DfE vow to crack down on poor pupil attendance

The Education Secretary is to introduce new “expert” attendance advisers with decades of first-hand experience to reduce pupil absence.

They will work with local authorities and multi-academy trusts to help “re-engage” persistently absent pupils.

The Department has also identified schools with some of the greatest decreases in absence rates over a five-year period prior to the pandemic, who will share their approach with other schools in a variety of ways over the coming weeks and months, to help reduce high absence rates.
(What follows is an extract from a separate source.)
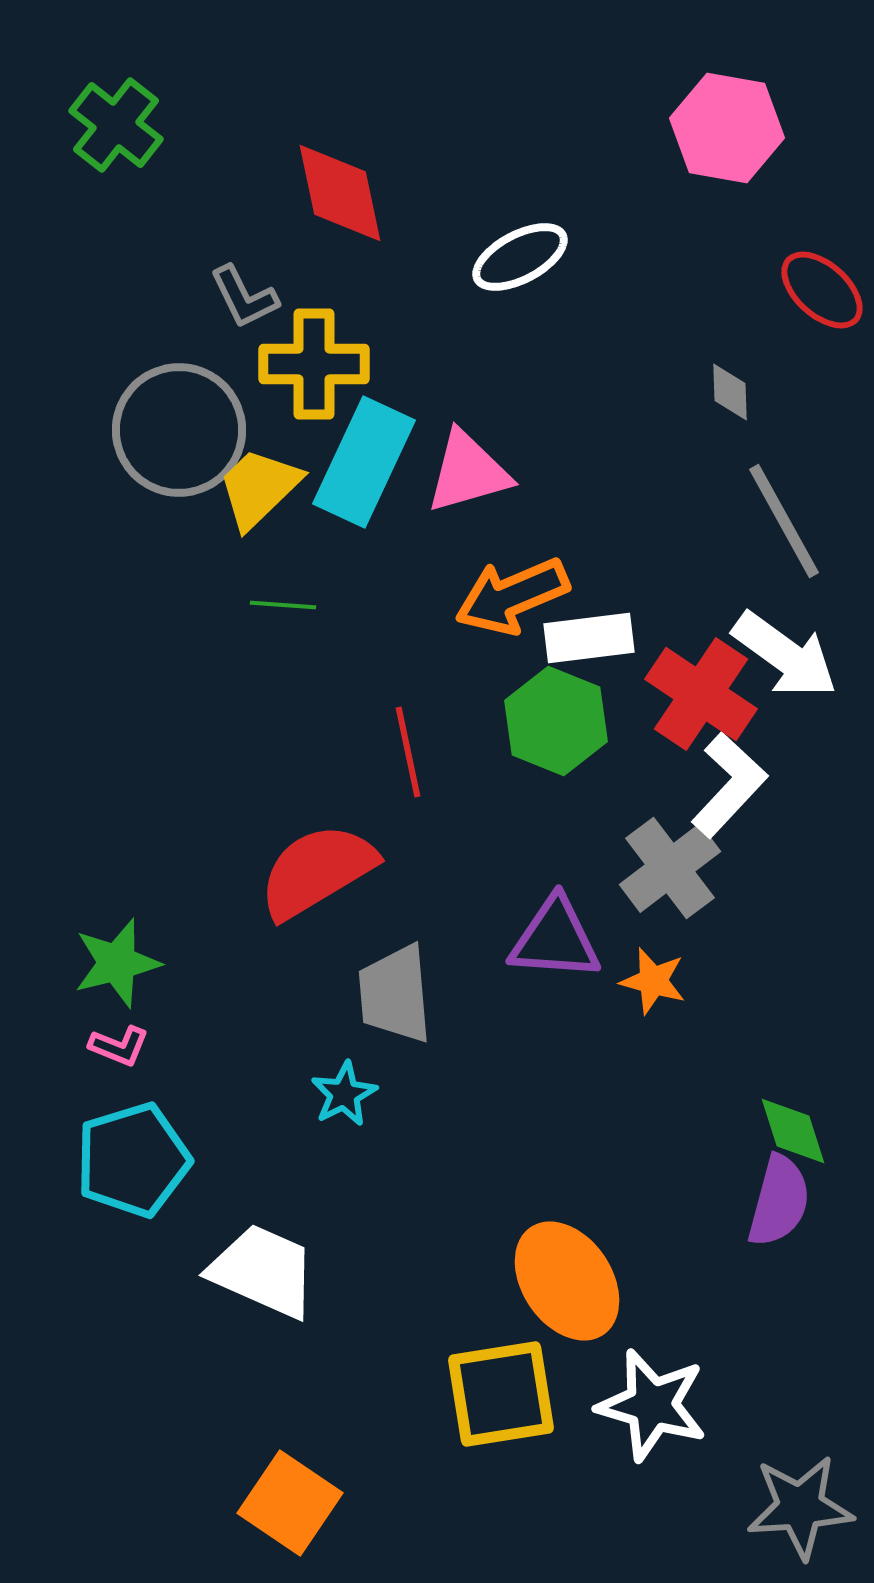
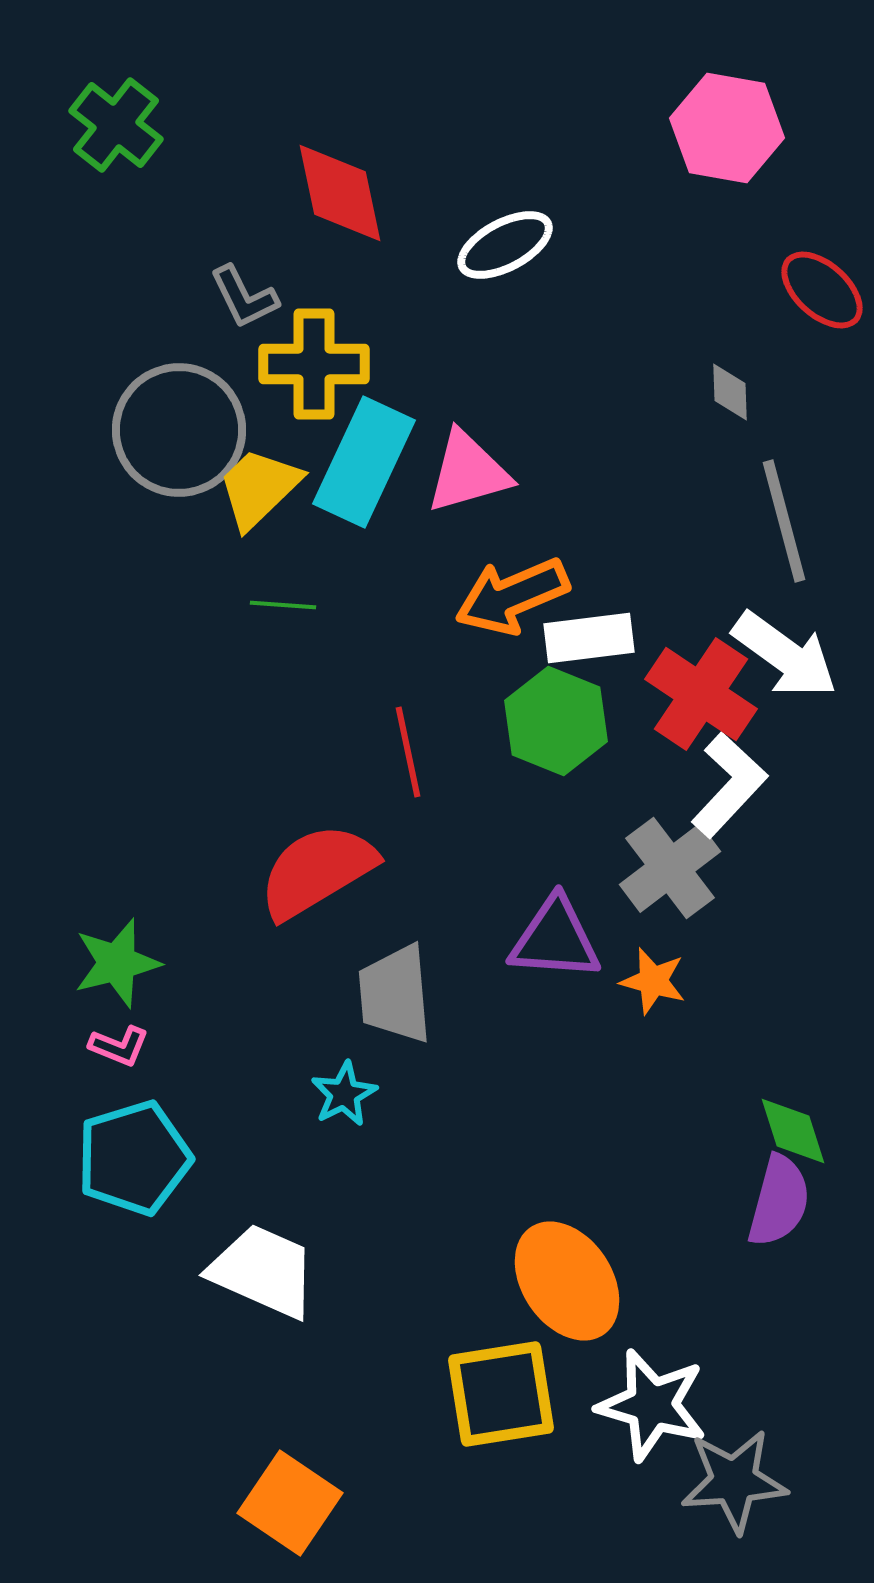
white ellipse: moved 15 px left, 12 px up
gray line: rotated 14 degrees clockwise
cyan pentagon: moved 1 px right, 2 px up
gray star: moved 66 px left, 26 px up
Schools Minister Robin Walker said in a visit to one of these ‘example’ schools yesterday:

“It has been fantastic to see how through a combination of data, proactivity and a focus on children’s wellbeing, a school like the London Academy has driven up attendance and reduced persistent absence. Every lesson that we can prevent a child from missing is another building block to their life chances, development and wellbeing.

“My department is channelling all its efforts to provide support and guidance to help schools, local authorities and multi-academy trusts take action to increase attendance, and I ask that everyone working with children does everything in their power to help break down any barriers to them attending school.

“I recognise that covid is still with us and causing some unavoidable absence – but this is all the more reason that we must all take action to address every avoidable reason for a child not being in school.”

Responding to the Children’s Commissioner’s Big Ask survey, children said they “like school” and they “realised how sitting in front of the computer is no proxy for being with a teacher”.